* _Aufgabe a_
Gib bitte den Abschnitt der Einträge vom Anfang bis einschließlich der Zeile mit „list http://frdx.free.fr/ [156, 524, 1122, 555]“ erneut aus und ersetze darin „Page size“ durch „Image size“, alles andere bleibt unverändert.

== Lesetext

Heft 6/2018, Südafrika

Ramaphosas geschwächte Präsidentschaft

DIE MACHT VON SÜDAFRIKAS PRÄSIDENT CYRIL RAMAPHOSA IST NICHT GEFESTIGT. Im regierenden ANC halten sich seine Anhänger und die Unterstützer des vorherigen Präsidenten Jacob Zuma die Waage. Die „Zumaiten" scheinen allerdings besser organisiert und geben sich noch lange nicht geschlagen. Im Frühjahr 2019 stehen Wahlen in Südafrika an. Bis dahin muss Ramaphosa die gespaltene Partei mehrheitlich hinter sich bringen, will er das Land weiter regieren.

Die Erwartungen, die viele Menschen in Südafrika an die Präsidentschaft von Cyril Ramaphosa geknüpft haben, brauchen hier nicht im Detail wiedergegeben zu werden. Da gab es sicherlich etliche wenig realistische Erwartungen, die eher mit der Erleichterung über den Rücktritt von Jacob Zuma zu tun hatten als mit dem, was Ramaphosa möglicherweise hätte tun können.

In den ersten Monaten strahlte Ramaphosa durch seine spürbar methodische, systematische und maßvolle Art und Weise, mit der er sein Büro führte, viel Vertrauen aus. Dies stand im krassen Gegensatz zu dem beschämend ungehobelten Verhalten seines Vorgängers, der sich immer wieder gegen festgelegte Abläufe und selbst die Verfassung hinwegsetzte und das Wohl der Südafrikaner im Allgemeinen mit Verachtung strafte, indem er sich lieber mit Selbstbereicherung beschäftigte. Nichts war für das Land teuer genug, um seine unersättliche Sehnsucht nach Reichtum und Macht zu befriedigen.

Die Geschäftswelt war beeindruckt von Cyril Ramaphosa, viele haben immer noch das Gefühl, dass er sich gut schlägt. Die Wirtschaft wünscht sich Sicherheit und Kontinuität, und es gibt dort niemanden, der Ramaphosa sofort infrage stellt – zumindest nicht offen. Selbst ein Ramaphosa, der nicht alle Hoffnungen oder Erwartungen erfüllt, sorgt für ein besseres Investitionsklima als die Instabilität, die sich aus seiner andauernden Anfälligkeit dafür, aus dem Amt gedrängt zu werden, ergibt.

====
== Angezeigte Daten

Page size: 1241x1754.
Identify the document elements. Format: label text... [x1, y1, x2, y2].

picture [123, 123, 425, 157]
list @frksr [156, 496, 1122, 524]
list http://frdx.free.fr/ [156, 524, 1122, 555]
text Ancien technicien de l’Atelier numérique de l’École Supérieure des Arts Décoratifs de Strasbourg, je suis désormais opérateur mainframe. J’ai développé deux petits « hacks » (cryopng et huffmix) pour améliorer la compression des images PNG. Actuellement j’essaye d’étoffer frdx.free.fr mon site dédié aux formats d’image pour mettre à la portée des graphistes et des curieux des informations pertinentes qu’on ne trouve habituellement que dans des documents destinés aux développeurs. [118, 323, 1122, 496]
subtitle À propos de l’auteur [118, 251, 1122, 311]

====

* _Aufgabe b_
Wann stehen laut dem Text über Ramaphosas Präsidentschaft Wahlen in Südafrika an?

* _Ergebnis a_
Image size: 1241x1754.
Identify the document elements. Format: label text... [x1, y1, x2, y2].

picture [123, 123, 425, 157]
list @frksr [156, 496, 1122, 524]
list http://frdx.free.fr/ [156, 524, 1122, 555]

* _Ergebnis b_
Im Frühjahr 2019.